* [YOUR OBJECTIVE] Show each line in the items below that contains the string "After".

====

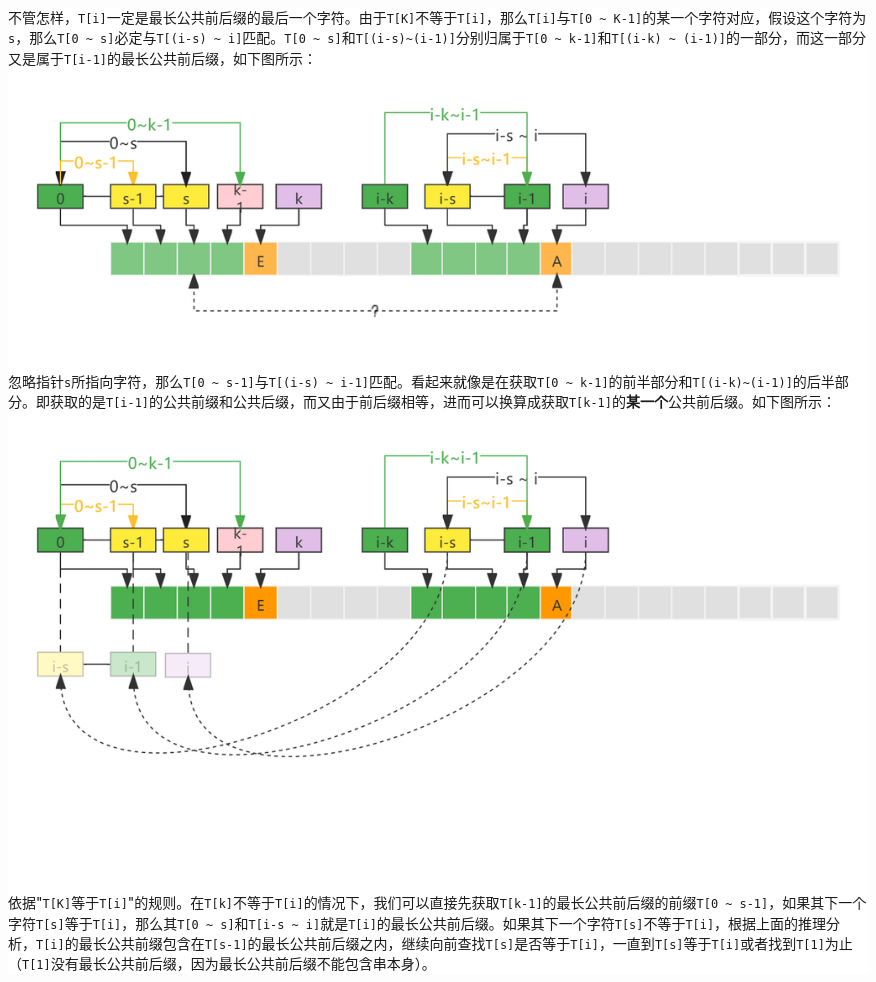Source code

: 不管怎样，`T[i]`一定是最长公共前后缀的最后一个字符。由于`T[K]`不等于`T[i]`，那么`T[i]`与`T[0 ~ K-1]`的某一个字符对应，假设这个字符为`s`，那么`T[0 ~ s]`必定与`T[(i-s) ~ i]`匹配。`T[0 ~ s]`和`T[(i-s)~(i-1)]`分别归属于`T[0 ~ k-1]`和`T[(i-k) ~ (i-1)]`的一部分，而这一部分又是属于`T[i-1]`的最长公共前后缀，如下图所示：

![](images/KMP-NEXT-5.png)

忽略指针`s`所指向字符，那么`T[0 ~ s-1]`与`T[(i-s) ~ i-1]`匹配。看起来就像是在获取`T[0 ~ k-1]`的前半部分和`T[(i-k)~(i-1)]`的后半部分。即获取的是`T[i-1]`的公共前缀和公共后缀，而又由于前后缀相等，进而可以换算成获取`T[k-1]`的**某一个**公共前后缀。如下图所示：

![](images/KMP-NEXT-6.png)

依据"`T[K]`等于`T[i]`"的规则。在`T[k]`不等于`T[i]`的情况下，我们可以直接先获取`T[k-1]`的最长公共前后缀的前缀`T[0 ~ s-1]`，如果其下一个字符`T[s]`等于`T[i]`，那么其`T[0 ~ s]`和`T[i-s ~ i]`就是`T[i]`的最长公共前后缀。如果其下一个字符`T[s]`不等于`T[i]`，根据上面的推理分析，`T[i]`的最长公共前缀包含在`T[s-1]`的最长公共前后缀之内，继续向前查找`T[s]`是否等于`T[i]`，一直到`T[s]`等于`T[i]`或者找到`T[1]`为止（`T[1]`没有最长公共前后缀，因为最长公共前后缀不能包含串本身）。
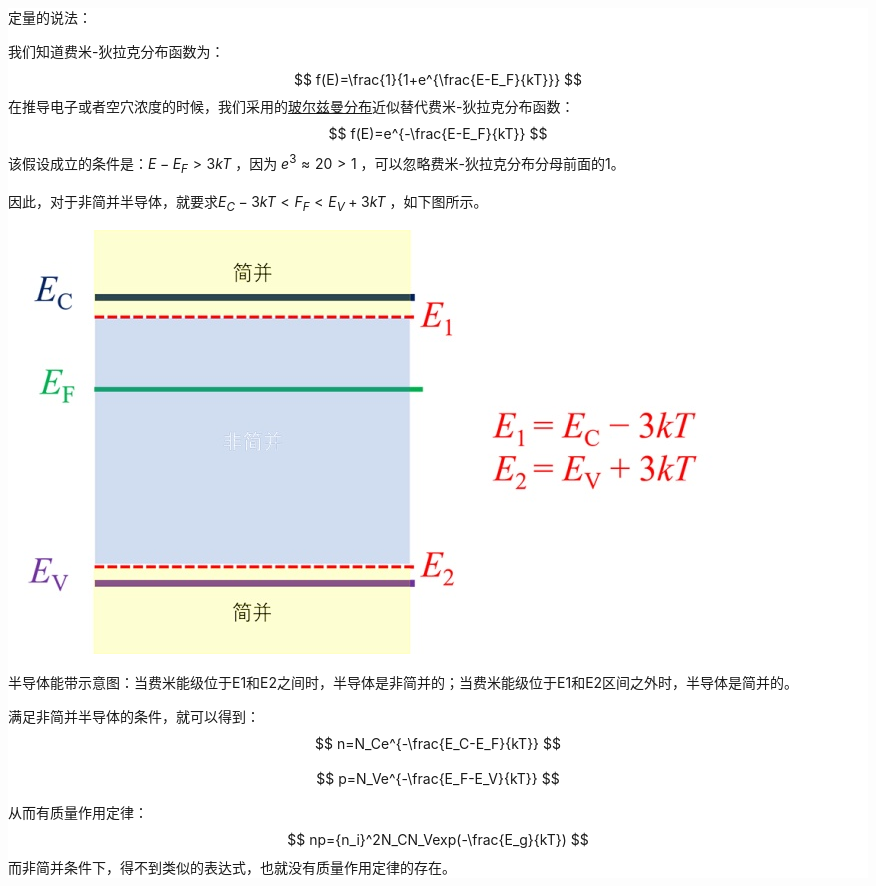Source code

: 定量的说法：

我们知道费米-狄拉克分布函数为：
$$
f(E)=\frac{1}{1+e^{\frac{E-E_F}{kT}}}
$$
在推导电子或者空穴浓度的时候，我们采用的[玻尔兹曼分布](https://www.zhihu.com/search?q=玻尔兹曼分布&search_source=Entity&hybrid_search_source=Entity&hybrid_search_extra={"sourceType"%3A"article"%2C"sourceId"%3A"436659016"})近似替代费米-狄拉克分布函数：
$$
f(E)=e^{-\frac{E-E_F}{kT}}
$$
该假设成立的条件是：$E-E_F>3kT$ ，因为 $e^3\approx20>1$ ，可以忽略费米-狄拉克分布分母前面的1。

因此，对于非简并半导体，就要求$E_C-3kT<F_F<E_V+3kT$  ，如下图所示。

![img](%E5%99%A8%E4%BB%B6%E7%89%A9%E7%90%86.assets/v2-f668f7a4b7659559274f9c0c9a7aecdb_b.jpg)

半导体能带示意图：当费米能级位于E1和E2之间时，半导体是非简并的；当费米能级位于E1和E2区间之外时，半导体是简并的。

满足非简并半导体的条件，就可以得到： 
$$
n=N_Ce^{-\frac{E_C-E_F}{kT}}
$$

$$
p=N_Ve^{-\frac{E_F-E_V}{kT}}
$$



从而有质量作用定律：
$$
np={n_i}^2N_CN_Vexp(-\frac{E_g}{kT})
$$
而非简并条件下，得不到类似的表达式，也就没有质量作用定律的存在。
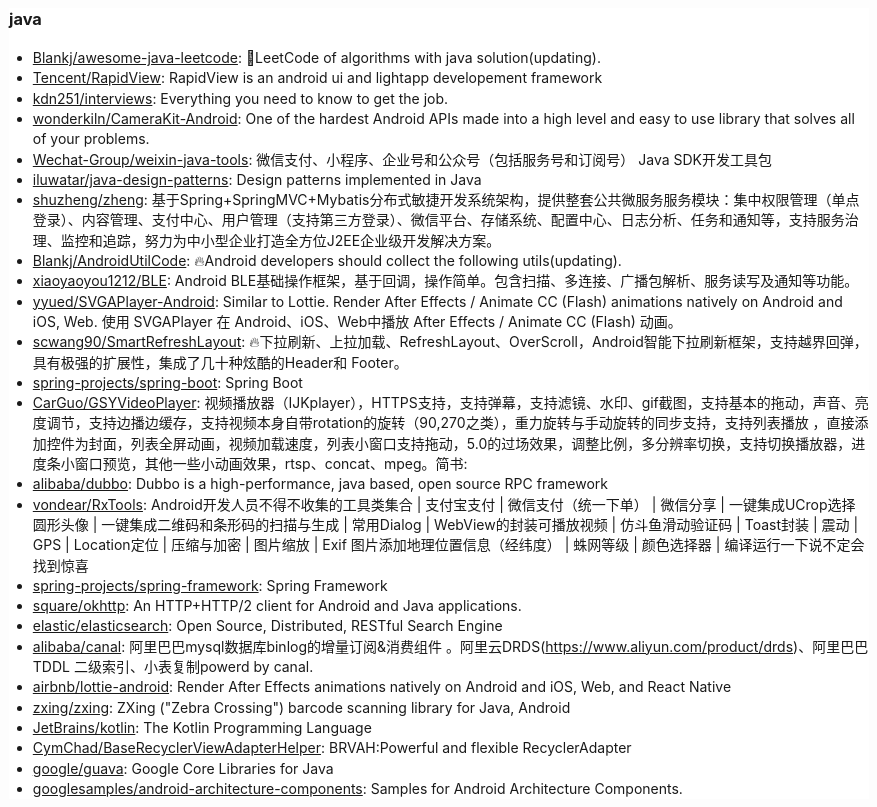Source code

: ### java
* [Blankj/awesome-java-leetcode](https://github.com/Blankj/awesome-java-leetcode): <g-emoji alias="crown" fallback-src="https://assets-cdn.github.com/images/icons/emoji/unicode/1f451.png" ios-version="6.0">👑</g-emoji>LeetCode of algorithms with java solution(updating).
* [Tencent/RapidView](https://github.com/Tencent/RapidView): RapidView is an android ui and lightapp developement framework
* [kdn251/interviews](https://github.com/kdn251/interviews): Everything you need to know to get the job.
* [wonderkiln/CameraKit-Android](https://github.com/wonderkiln/CameraKit-Android): One of the hardest Android APIs made into a high level and easy to use library that solves all of your problems.
* [Wechat-Group/weixin-java-tools](https://github.com/Wechat-Group/weixin-java-tools): 微信支付、小程序、企业号和公众号（包括服务号和订阅号） Java SDK开发工具包
* [iluwatar/java-design-patterns](https://github.com/iluwatar/java-design-patterns): Design patterns implemented in Java
* [shuzheng/zheng](https://github.com/shuzheng/zheng): 基于Spring+SpringMVC+Mybatis分布式敏捷开发系统架构，提供整套公共微服务服务模块：集中权限管理（单点登录）、内容管理、支付中心、用户管理（支持第三方登录）、微信平台、存储系统、配置中心、日志分析、任务和通知等，支持服务治理、监控和追踪，努力为中小型企业打造全方位J2EE企业级开发解决方案。
* [Blankj/AndroidUtilCode](https://github.com/Blankj/AndroidUtilCode): <g-emoji alias="fire" fallback-src="https://assets-cdn.github.com/images/icons/emoji/unicode/1f525.png" ios-version="6.0">🔥</g-emoji>Android developers should collect the following utils(updating).
* [xiaoyaoyou1212/BLE](https://github.com/xiaoyaoyou1212/BLE): Android BLE基础操作框架，基于回调，操作简单。包含扫描、多连接、广播包解析、服务读写及通知等功能。
* [yyued/SVGAPlayer-Android](https://github.com/yyued/SVGAPlayer-Android): Similar to Lottie. Render After Effects / Animate CC (Flash) animations natively on Android and iOS, Web. 使用 SVGAPlayer 在 Android、iOS、Web中播放 After Effects / Animate CC (Flash) 动画。
* [scwang90/SmartRefreshLayout](https://github.com/scwang90/SmartRefreshLayout): <g-emoji alias="fire" fallback-src="https://assets-cdn.github.com/images/icons/emoji/unicode/1f525.png" ios-version="6.0">🔥</g-emoji>下拉刷新、上拉加载、RefreshLayout、OverScroll，Android智能下拉刷新框架，支持越界回弹，具有极强的扩展性，集成了几十种炫酷的Header和 Footer。
* [spring-projects/spring-boot](https://github.com/spring-projects/spring-boot): Spring Boot
* [CarGuo/GSYVideoPlayer](https://github.com/CarGuo/GSYVideoPlayer): 视频播放器（IJKplayer），HTTPS支持，支持弹幕，支持滤镜、水印、gif截图，支持基本的拖动，声音、亮度调节，支持边播边缓存，支持视频本身自带rotation的旋转（90,270之类），重力旋转与手动旋转的同步支持，支持列表播放 ，直接添加控件为封面，列表全屏动画，视频加载速度，列表小窗口支持拖动，5.0的过场效果，调整比例，多分辨率切换，支持切换播放器，进度条小窗口预览，其他一些小动画效果，rtsp、concat、mpeg。简书:
* [alibaba/dubbo](https://github.com/alibaba/dubbo): Dubbo is a high-performance, java based, open source RPC framework
* [vondear/RxTools](https://github.com/vondear/RxTools): Android开发人员不得不收集的工具类集合 | 支付宝支付 | 微信支付（统一下单） | 微信分享 | 一键集成UCrop选择圆形头像 | 一键集成二维码和条形码的扫描与生成 | 常用Dialog | WebView的封装可播放视频 | 仿斗鱼滑动验证码 | Toast封装 | 震动 | GPS | Location定位 | 压缩与加密 | 图片缩放 | Exif 图片添加地理位置信息（经纬度） | 蛛网等级 | 颜色选择器 | 编译运行一下说不定会找到惊喜
* [spring-projects/spring-framework](https://github.com/spring-projects/spring-framework): Spring Framework
* [square/okhttp](https://github.com/square/okhttp): An HTTP+HTTP/2 client for Android and Java applications.
* [elastic/elasticsearch](https://github.com/elastic/elasticsearch): Open Source, Distributed, RESTful Search Engine
* [alibaba/canal](https://github.com/alibaba/canal): 阿里巴巴mysql数据库binlog的增量订阅&消费组件 。阿里云DRDS(<a href="https://www.aliyun.com/product/drds">https://www.aliyun.com/product/drds</a>)、阿里巴巴TDDL 二级索引、小表复制powerd by canal.
* [airbnb/lottie-android](https://github.com/airbnb/lottie-android): Render After Effects animations natively on Android and iOS, Web, and React Native
* [zxing/zxing](https://github.com/zxing/zxing): ZXing ("Zebra Crossing") barcode scanning library for Java, Android
* [JetBrains/kotlin](https://github.com/JetBrains/kotlin): The Kotlin Programming Language
* [CymChad/BaseRecyclerViewAdapterHelper](https://github.com/CymChad/BaseRecyclerViewAdapterHelper): BRVAH:Powerful and flexible RecyclerAdapter
* [google/guava](https://github.com/google/guava): Google Core Libraries for Java
* [googlesamples/android-architecture-components](https://github.com/googlesamples/android-architecture-components): Samples for Android Architecture Components.
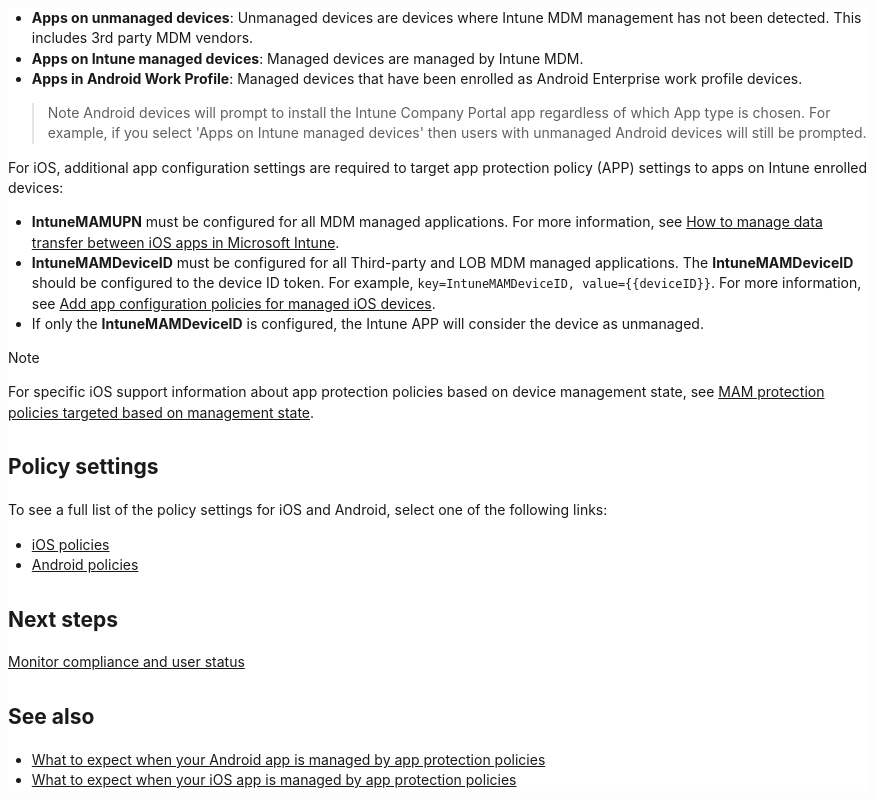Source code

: - **Apps on unmanaged devices**: Unmanaged devices are devices where Intune MDM management has not been detected. This includes 3rd party MDM vendors.
- **Apps on Intune managed devices**: Managed devices are managed by Intune MDM.
- **Apps in Android Work Profile**: Managed devices that have been enrolled as Android Enterprise work profile devices.

> Note
> Android devices will prompt to install the Intune Company Portal app regardless of which App type is chosen. For example, if you select 'Apps on Intune managed devices' then users with unmanaged Android devices will still be prompted.

For iOS, additional app configuration settings are required to target app protection policy (APP) settings to apps on Intune enrolled devices:

- **IntuneMAMUPN** must be configured for all MDM managed applications. For more information, see [How to manage data transfer between iOS apps in Microsoft Intune](data-transfer-between-apps-manage-ios.md#configure-user-upn-setting-for-microsoft-intune-or-third-party-emm).
- **IntuneMAMDeviceID** must be configured for all Third-party and LOB MDM managed applications. The **IntuneMAMDeviceID** should be configured to the device ID token. For example, `key=IntuneMAMDeviceID, value={{deviceID}}`. For more information, see [Add app configuration policies for managed iOS devices](app-configuration-policies-use-ios.md).
- If only the **IntuneMAMDeviceID** is configured, the Intune APP will consider the device as unmanaged.

> [!NOTE]
> For specific iOS support information about app protection policies based on device management state, see [MAM protection policies targeted based on management state](../fundamentals/whats-new-archive.md#mam-protection-policies-targeted-based-on-management-state-).

## Policy settings
To see a full list of the policy settings for iOS and Android, select one of the following links:

- [iOS policies](app-protection-policy-settings-ios.md)
- [Android policies](app-protection-policy-settings-android.md)

## Next steps
[Monitor compliance and user status](app-protection-policies-monitor.md)

## See also
* [What to expect when your Android app is managed by app protection policies](../fundamentals/end-user-mam-apps-android.md)
* [What to expect when your iOS app is managed by app protection policies](../fundamentals/end-user-mam-apps-ios.md)
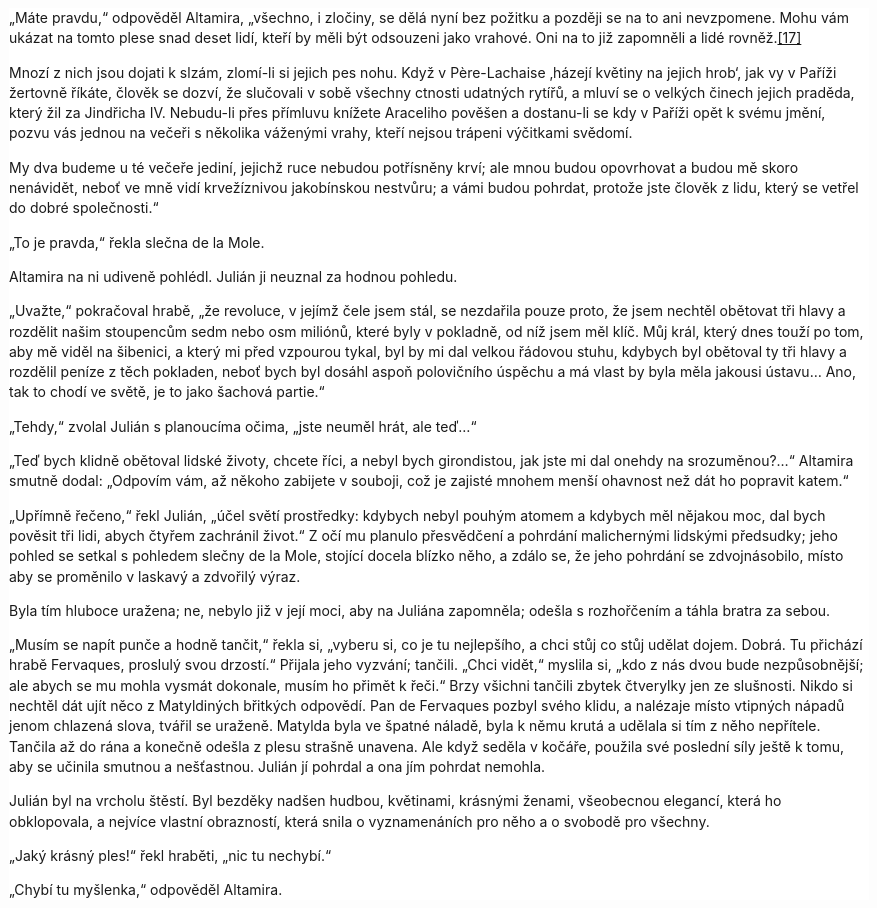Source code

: „Máte pravdu,“ odpověděl Altamira, „všechno, i zločiny, se dělá nyní bez požitku a později se na to ani nevzpomene. Mohu vám ukázat na tomto plese snad deset lidí, kteří by měli být odsouzeni jako vrahové. Oni na to již zapomněli a lidé rovněž.[\[17\]](./resources/undefined)

Mnozí z nich jsou dojati k slzám, zlomí-li si jejich pes nohu. Když v Père-Lachaise ‚házejí květiny na jejich hrob‘, jak vy v Paříži žertovně říkáte, člověk se dozví, že slučovali v sobě všechny ctnosti udatných rytířů, a mluví se o velkých činech jejich praděda, který žil za Jindřicha IV. Nebudu-li přes přímluvu knížete Araceliho pověšen a dostanu-li se kdy v Paříži opět k svému jmění, pozvu vás jednou na večeři s několika váženými vrahy, kteří nejsou trápeni výčitkami svědomí.

My dva budeme u té večeře jediní, jejichž ruce nebudou potřísněny krví; ale mnou budou opovrhovat a budou mě skoro nenávidět, neboť ve mně vidí krvežíznivou jakobínskou nestvůru; a vámi budou pohrdat, protože jste člověk z lidu, který se vetřel do dobré společnosti.“

„To je pravda,“ řekla slečna de la Mole.

Altamira na ni udiveně pohlédl. Julián ji neuznal za hodnou pohledu.

„Uvažte,“ pokračoval hrabě, „že revoluce, v jejímž čele jsem stál, se nezdařila pouze proto, že jsem nechtěl obětovat tři hlavy a rozdělit našim stoupencům sedm nebo osm miliónů, které byly v pokladně, od níž jsem měl klíč. Můj král, který dnes touží po tom, aby mě viděl na šibenici, a který mi před vzpourou tykal, byl by mi dal velkou řádovou stuhu, kdybych byl obětoval ty tři hlavy a rozdělil peníze z těch pokladen, neboť bych byl dosáhl aspoň polovičního úspěchu a má vlast by byla měla jakousi ústavu… Ano, tak to chodí ve světě, je to jako šachová partie.“

„Tehdy,“ zvolal Julián s planoucíma očima, „jste neuměl hrát, ale teď…“

„Teď bych klidně obětoval lidské životy, chcete říci, a nebyl bych girondistou, jak jste mi dal onehdy na srozuměnou?…“ Altamira smutně dodal: „Odpovím vám, až někoho zabijete v souboji, což je zajisté mnohem menší ohavnost než dát ho popravit katem.“

„Upřímně řečeno,“ řekl Julián, „účel světí prostředky: kdybych nebyl pouhým atomem a kdybych měl nějakou moc, dal bych pověsit tři lidi, abych čtyřem zachránil život.“ Z očí mu planulo přesvědčení a pohrdání malichernými lidskými předsudky; jeho pohled se setkal s pohledem slečny de la Mole, stojící docela blízko něho, a zdálo se, že jeho pohrdání se zdvojnásobilo, místo aby se proměnilo v laskavý a zdvořilý výraz.

Byla tím hluboce uražena; ne, nebylo již v její moci, aby na Juliána zapomněla; odešla s rozhořčením a táhla bratra za sebou.

„Musím se napít punče a hodně tančit,“ řekla si, „vyberu si, co je tu nejlepšího, a chci stůj co stůj udělat dojem. Dobrá. Tu přichází hrabě Fervaques, proslulý svou drzostí.“ Přijala jeho vyzvání; tančili. „Chci vidět,“ myslila si, „kdo z nás dvou bude nezpůsobnější; ale abych se mu mohla vysmát dokonale, musím ho přimět k řeči.“ Brzy všichni tančili zbytek čtverylky jen ze slušnosti. Nikdo si nechtěl dát ujít něco z Matyldiných břitkých odpovědí. Pan de Fervaques pozbyl svého klidu, a nalézaje místo vtipných nápadů jenom chlazená slova, tvářil se uraženě. Matylda byla ve špatné náladě, byla k němu krutá a udělala si tím z něho nepřítele. Tančila až do rána a konečně odešla z plesu strašně unavena. Ale když seděla v kočáře, použila své poslední síly ještě k tomu, aby se učinila smutnou a nešťastnou. Julián jí pohrdal a ona jím pohrdat nemohla.

Julián byl na vrcholu štěstí. Byl bezděky nadšen hudbou, květinami, krásnými ženami, všeobecnou elegancí, která ho obklopovala, a nejvíce vlastní obrazností, která snila o vyznamenáních pro něho a o svobodě pro všechny.

„Jaký krásný ples!“ řekl hraběti, „nic tu nechybí.“

„Chybí tu myšlenka,“ odpověděl Altamira.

====

* [ANSWER BOX]
* [yyued/SVGAPlayer-Android](https://github.com/yyued/SVGAPlayer-Android): Similar to Lottie. Render After Effects / Animate CC (Flash) animations natively on Android and iOS, Web. 使用 SVGAPlayer 在 Android、iOS、Web中播放 After Effects / Animate CC (Flash) 动画。
* [airbnb/lottie-android](https://github.com/airbnb/lottie-android): Render After Effects animations natively on Android and iOS, Web, and React Native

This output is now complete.